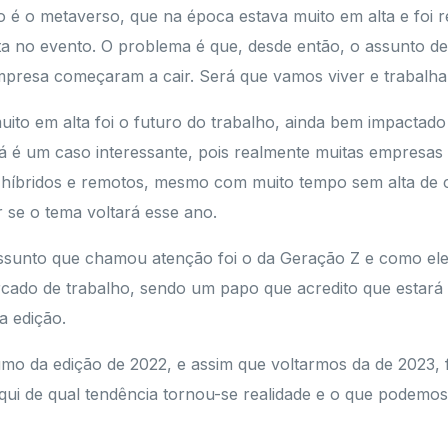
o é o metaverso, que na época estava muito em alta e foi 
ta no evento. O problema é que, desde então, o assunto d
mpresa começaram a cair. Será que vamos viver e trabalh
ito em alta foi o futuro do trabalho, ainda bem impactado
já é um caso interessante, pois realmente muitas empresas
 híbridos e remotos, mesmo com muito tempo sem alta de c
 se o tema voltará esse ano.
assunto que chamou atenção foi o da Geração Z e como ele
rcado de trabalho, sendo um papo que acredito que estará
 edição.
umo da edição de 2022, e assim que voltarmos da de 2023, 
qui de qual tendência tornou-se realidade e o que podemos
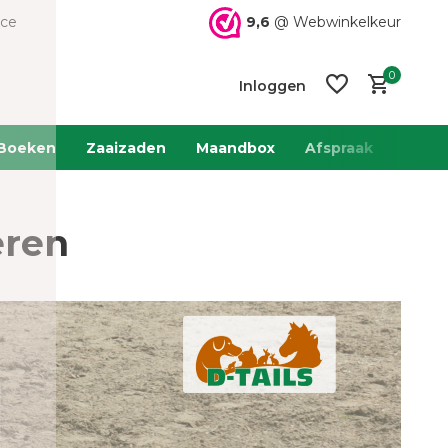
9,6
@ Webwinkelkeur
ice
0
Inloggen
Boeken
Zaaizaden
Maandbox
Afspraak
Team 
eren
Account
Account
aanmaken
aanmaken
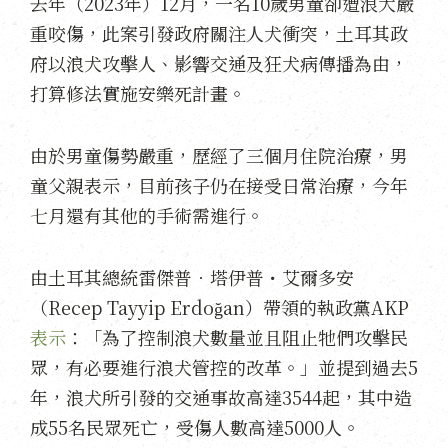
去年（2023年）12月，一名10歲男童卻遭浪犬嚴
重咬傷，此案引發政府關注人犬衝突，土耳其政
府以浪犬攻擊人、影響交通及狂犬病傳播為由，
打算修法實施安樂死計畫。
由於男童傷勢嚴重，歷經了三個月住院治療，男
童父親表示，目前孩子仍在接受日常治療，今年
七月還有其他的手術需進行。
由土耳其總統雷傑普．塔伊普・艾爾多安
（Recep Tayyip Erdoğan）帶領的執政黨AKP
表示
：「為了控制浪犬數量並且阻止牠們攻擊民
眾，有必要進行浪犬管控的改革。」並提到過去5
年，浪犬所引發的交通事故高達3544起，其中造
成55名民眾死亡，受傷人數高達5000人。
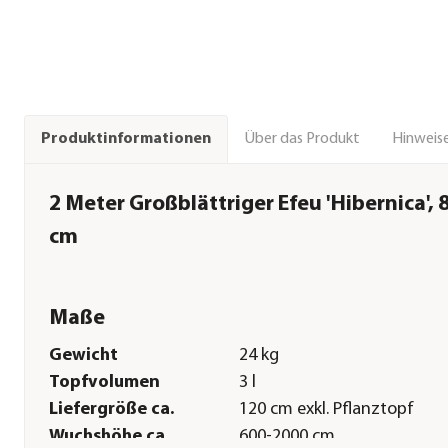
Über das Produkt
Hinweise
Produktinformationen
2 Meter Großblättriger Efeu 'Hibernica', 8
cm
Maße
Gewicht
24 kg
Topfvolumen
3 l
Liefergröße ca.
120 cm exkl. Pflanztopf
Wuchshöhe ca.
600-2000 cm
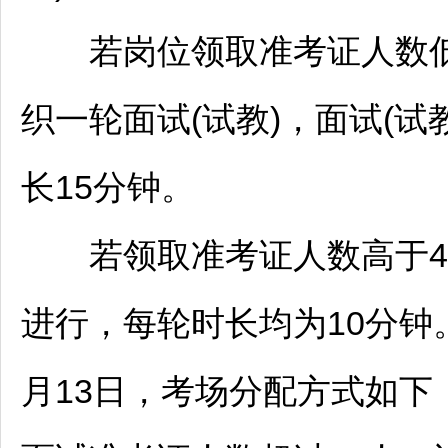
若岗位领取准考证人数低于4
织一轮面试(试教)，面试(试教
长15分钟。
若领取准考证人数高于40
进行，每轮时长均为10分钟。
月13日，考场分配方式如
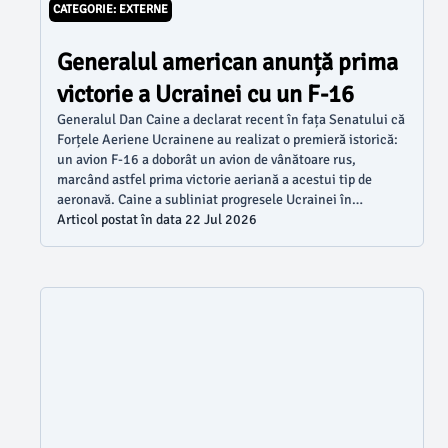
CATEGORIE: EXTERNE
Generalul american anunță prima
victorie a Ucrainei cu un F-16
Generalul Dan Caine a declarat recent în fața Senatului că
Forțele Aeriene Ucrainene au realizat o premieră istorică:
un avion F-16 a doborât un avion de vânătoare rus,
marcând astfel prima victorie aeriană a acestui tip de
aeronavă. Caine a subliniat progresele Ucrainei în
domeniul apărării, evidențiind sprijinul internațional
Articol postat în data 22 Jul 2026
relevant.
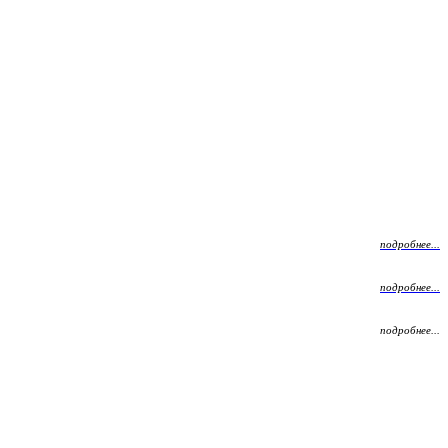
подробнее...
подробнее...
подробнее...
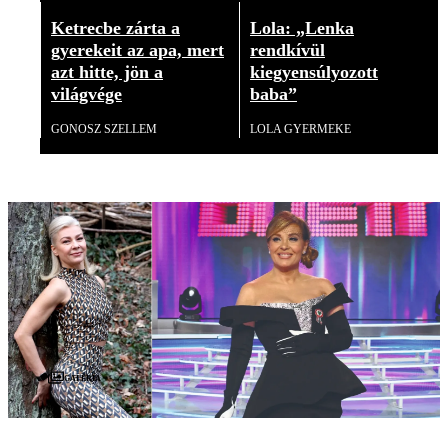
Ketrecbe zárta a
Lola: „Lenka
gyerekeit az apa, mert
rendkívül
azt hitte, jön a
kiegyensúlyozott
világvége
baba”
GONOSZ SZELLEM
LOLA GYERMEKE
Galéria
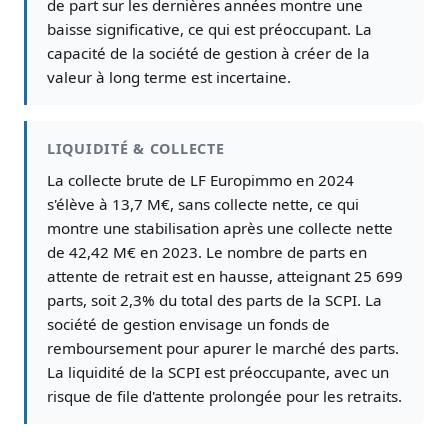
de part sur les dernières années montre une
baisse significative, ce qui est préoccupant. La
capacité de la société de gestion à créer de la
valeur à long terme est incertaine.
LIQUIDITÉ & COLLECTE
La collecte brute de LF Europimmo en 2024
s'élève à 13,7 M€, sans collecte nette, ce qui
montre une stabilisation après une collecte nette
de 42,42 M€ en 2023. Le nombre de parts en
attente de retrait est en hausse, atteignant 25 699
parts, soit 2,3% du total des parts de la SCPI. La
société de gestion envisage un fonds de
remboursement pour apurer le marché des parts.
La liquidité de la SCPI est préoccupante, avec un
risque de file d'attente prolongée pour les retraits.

> _Required action_:
Going through the entries, return every line holding the word "attente".

> _Response box_:
attente de retrait est en hausse, atteignant 25 699
risque de file d'attente prolongée pour les retraits.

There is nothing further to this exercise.